Didier Deschamps: A Força Francesa do Capitão Vencedor
O mais recente integrante deste clube exclusivo é o francês Didier Deschamps. Sua história com a Copa do Mundo começou em 1998, quando, atuando como um incansável volante de marcação e usando a braçadeira de capitão, ele liderou a França à sua primeira conquista mundial, no torneio disputado em seu próprio país. Sua liderança silenciosa e capacidade de organização em campo foram cruciais para o sucesso daquela geração.
Exatamente duas décadas mais tarde, em 2018, Deschamps repetiu o feito, desta vez do banco de reservas. Como técnico, ele organizou e potencializou uma talentosa geração francesa, que contava com nomes como Kylian Mbappé e Antoine Griezmann, conduzindo a equipe ao segundo título mundial da França na edição realizada na Rússia. Sua gestão de talentos e a disciplina tática imposta foram pontos-chave para a vitória. O comandante ainda esteve perto de se tornar bicampeão como técnico em 2022, mas a França sofreu uma derrota nos pênaltis na dramática decisão contra a Argentina, solidificando ainda mais seu lugar na história por sua persistente excelência.
O Desafio para as Novas Gerações: Quem Seguirá Seus Passos?
Repetir essa glória dupla representa o derradeiro teste de longevidade e adaptabilidade no futebol de alto rendimento. O surgimento de novos candidatos a este clube de lendas depende de jogadores campeões recentes que consigam fazer uma transição bem-sucedida e impactante para a carreira técnica. A dificuldade reside não apenas em alcançar o ápice atlético como jogador, mas em desenvolver a capacidade de traduzir essa visão e experiência vitoriosa para uma nova geração de atletas.
Nomes consagrados que foram engrenagens fundamentais em conquistas recentes, como Xabi Alonso e Xavi Hernández, campeões com a Espanha em 2010, hoje despontam como comandantes de peso na elite europeia e são frequentemente apontados como futuros líderes de seleções. Da mesma forma, ídolos recentes da Itália, a exemplo de Daniele De Rossi e Fabio Grosso, também iniciaram suas jornadas táticas e alimentam o sonho de um dia comandar seus países na mais prestigiada competição da FIFA, almejando um lugar ao lado de Zagallo, Beckenbauer e Deschamps.

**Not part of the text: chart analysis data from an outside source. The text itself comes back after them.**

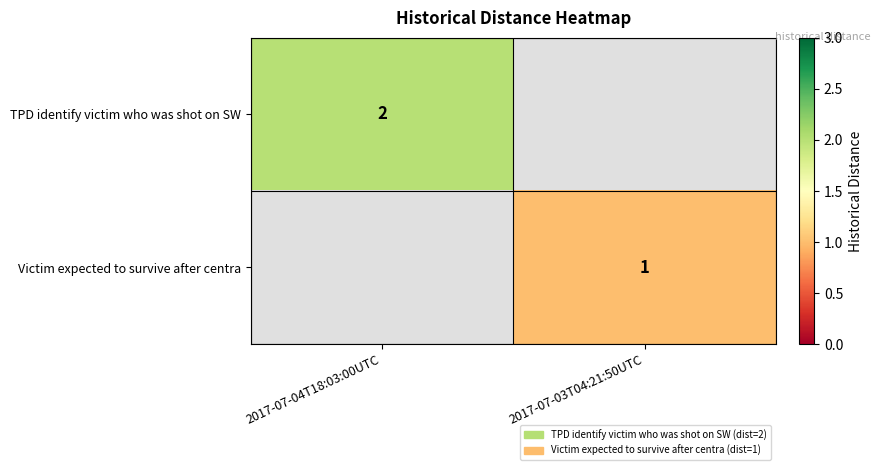

The TPD identify victim who was shot on SW series shows 2 at 2017-07-04T18:03:00UTC. True or false?

True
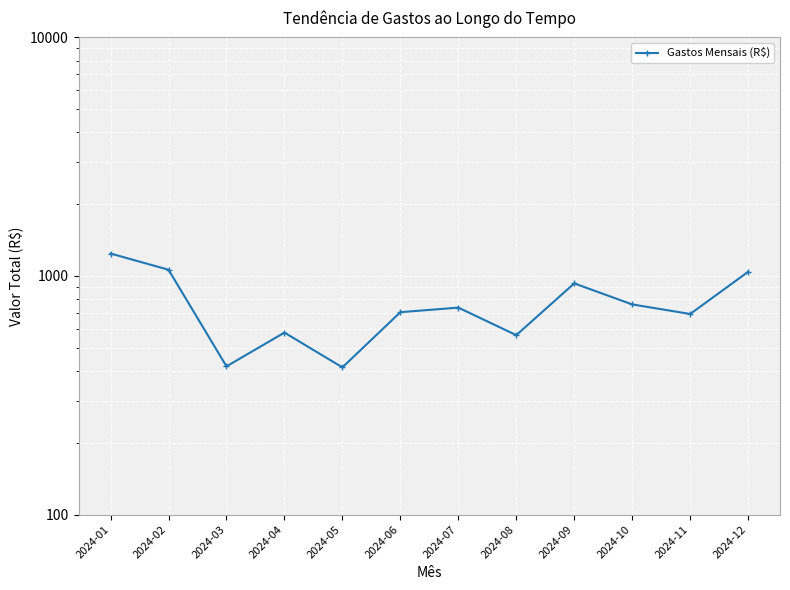

True or false: the data shows 1011 at 2024-04.

False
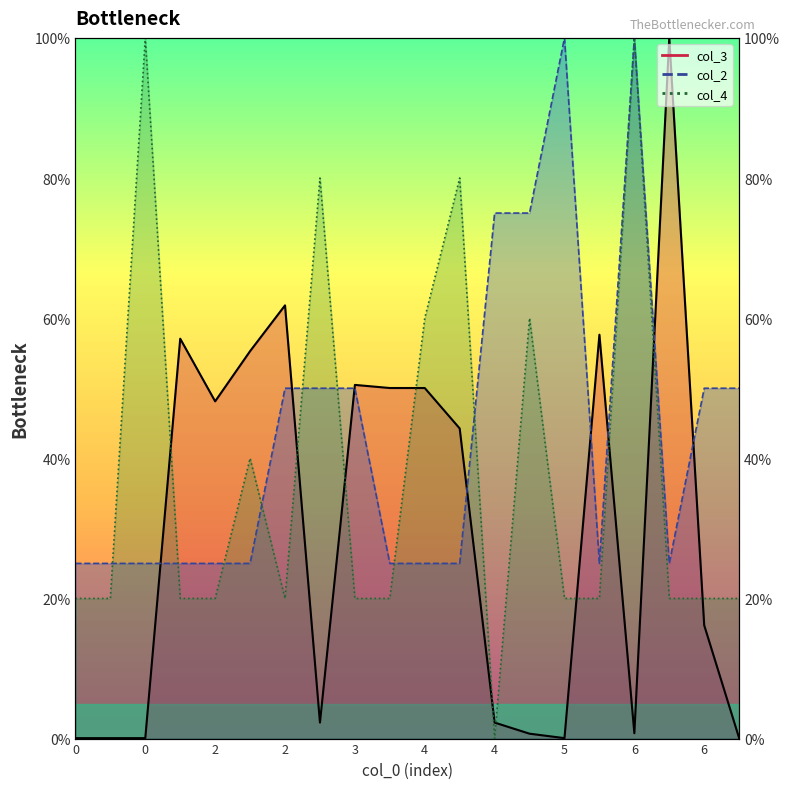

How many intersections are there between col_4 and col_2?

8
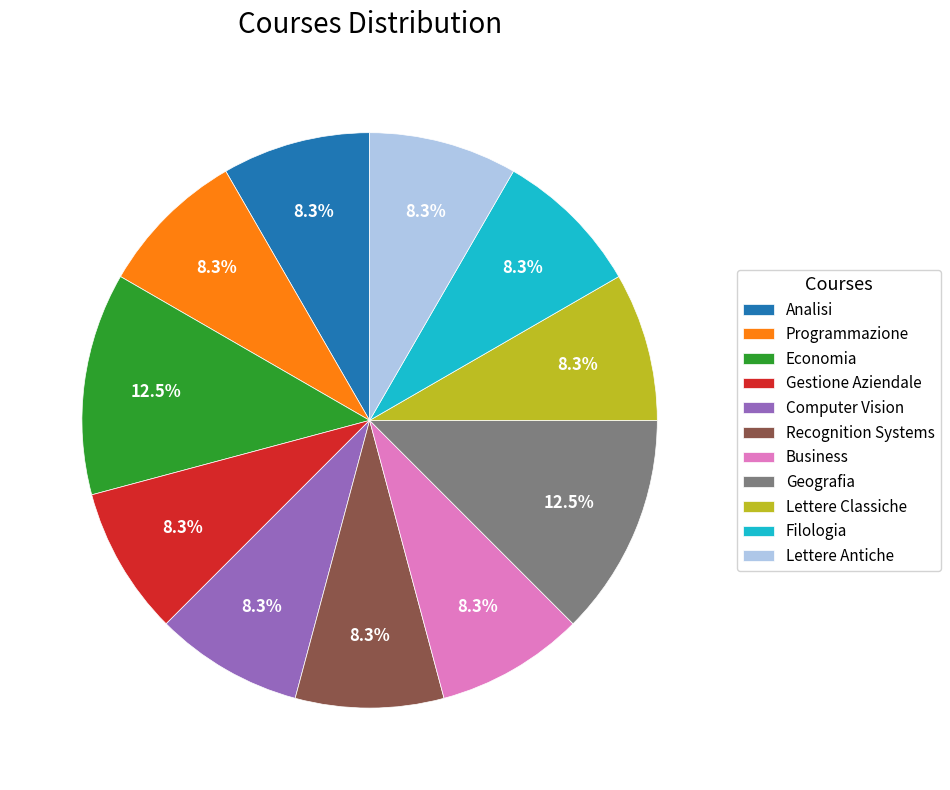

Does Gestione Aziendale account for over 50% of the chart?

No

A permanência de apenas três nomes neste seleto grupo reforça o quão extraordinário é dominar a estrutura do esporte em duas frentes tão distintas e exigentes. Alcançar o topo como atleta já é um feito para poucos, mas conseguir adaptar e transmitir essa visão e mentalidade vitoriosa para uma equipe inteira, elevando-a à glória máxima, posiciona Zagallo, Beckenbauer e Deschamps em um patamar definitivo na história da modalidade, como verdadeiras lendas eternas do futebol mundial.